I was a hardcore Beatles/Stones/Who fan back then, with lots of Bowie, Clapton, Springsteen, Floyd, Zep as well. Punk? Thank you, no. Not for the likes of me, that stuff. My tastes were more refined. (Well...I did like Aerosmith and the Doors. Back then.) None of that barbaric punk fare.
And that's how it went for the next many years. Not a note of punk defiled my pristine ears. Until the day my brother came home from college and played a song that...
"What...what is this?" I asked.
"The Ramones," he said casually.
But...but...but...I thought. The Ramones are...punk.
This was punk? This couldn't be punk. Punk was nasty and scary and stupid and gross and this...this was awesome.
Well...yeah.
And that was that. I mean, it wasn't, not really. It was still years before I investigated the likes of the Dead Kennedys, for instance—and, oddly, quite a bit longer before I acquired Nevermind the Bollocks, an album I was literally a bit scared to put on and which preceded to rip my ears off the first time I heard it and which I still think is maybe the most underrated classic masterpiece ever from the most underrated major band ever.
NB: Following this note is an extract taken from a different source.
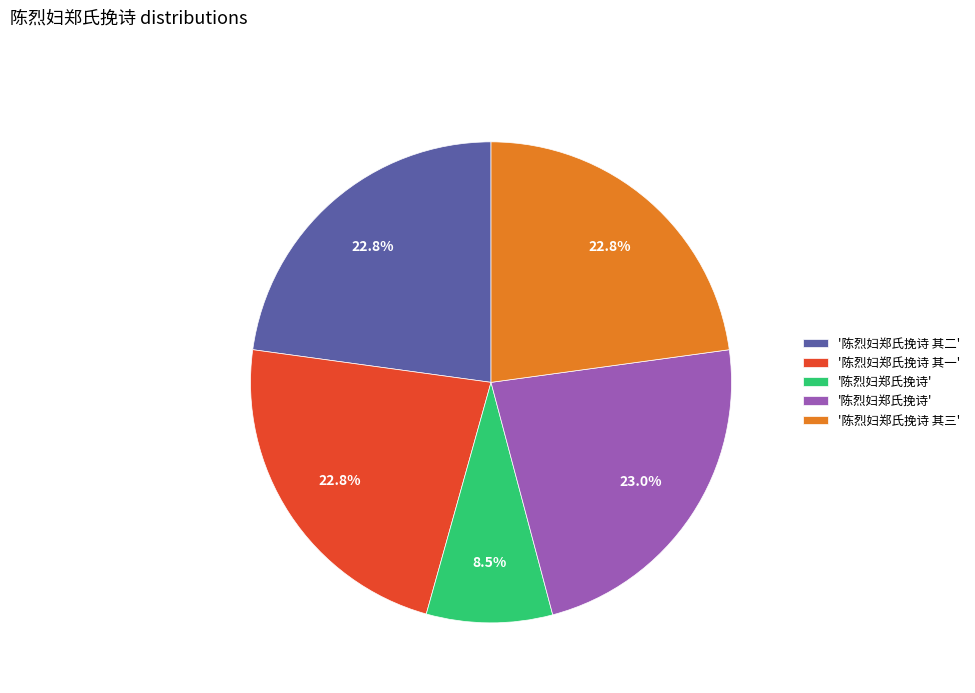

Is there a majority slice in this chart?

No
And although I took 20 years off from listening to almost all the artists of my youth, I never really turned my back on (most of) them.
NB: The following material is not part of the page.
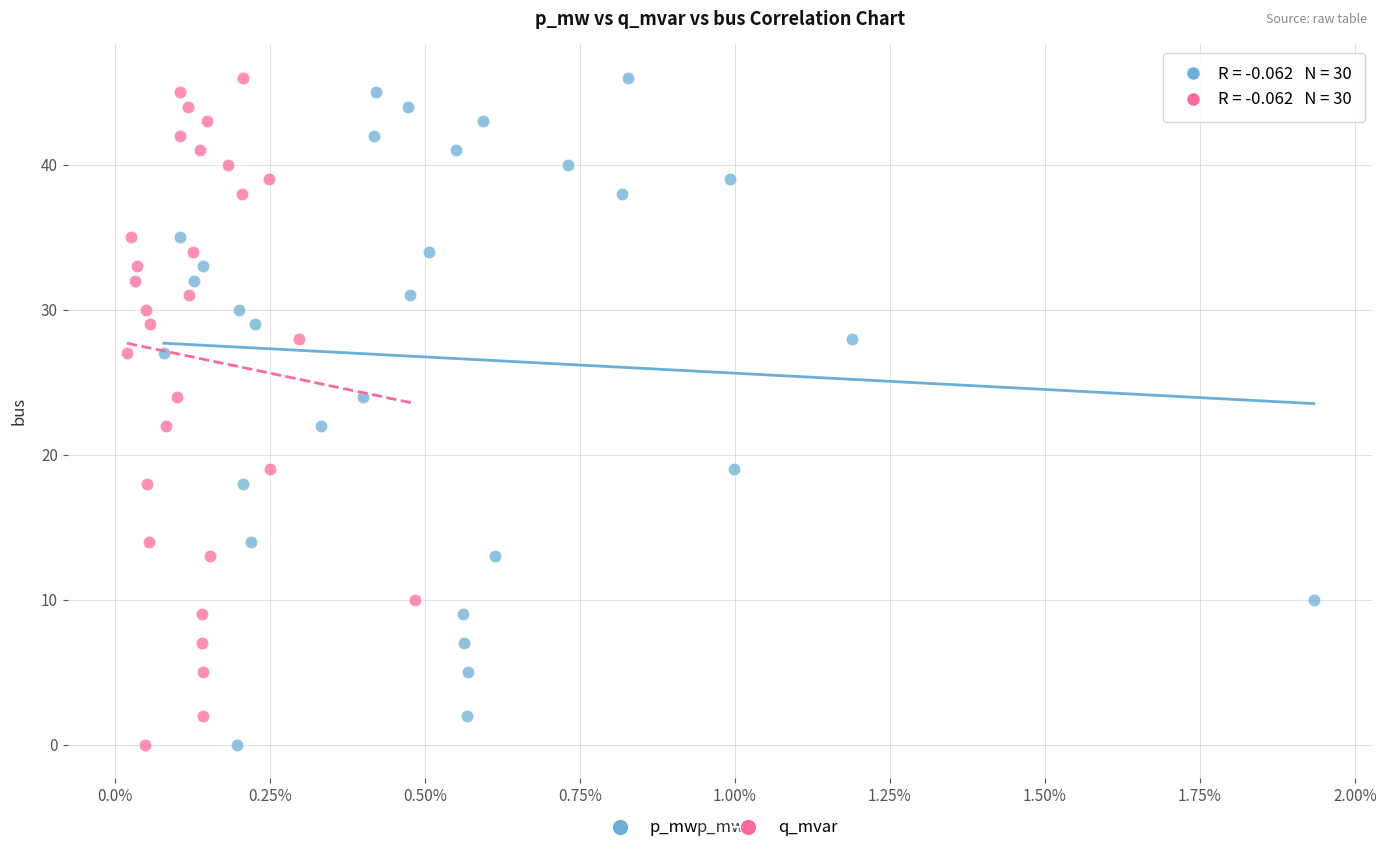

What are all the series names shown in the legend?

p_mw, q_mvar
But it was those four misfits from Queens that not only started me down that wider, far more varied and interesting path, but in the meantime prepared me for the likes of R.E.M. and the Replacements, which to a kid from suburban verging on rural Connecticut in the mid-80s had some stuff that pretty damn punk. Which is why, despite later finding other Ramones songs I may prefer in many ways ("Sheena Is a Punk Rocker," I do so love you), "I Wanna Be Sedated" will always have a very special place in my heart. The insanely goofily fun lyrics, the catchy melody, the ringing non-guitar-solo-guitar-solo? Punk or no—and punk it is—it had me at hello. And then they hit first the key change and then the "bam-bam-bam-bam" section, the clouds part and a mighty hand emerges holding the third tablet which reads only "LET IT ROCK." And it's clear how these guys are simply part of a line that stretches forward to Nirvana and Green Day and back to the Beatles and Elvis and Hank Williams and Robert Johnson and it is good.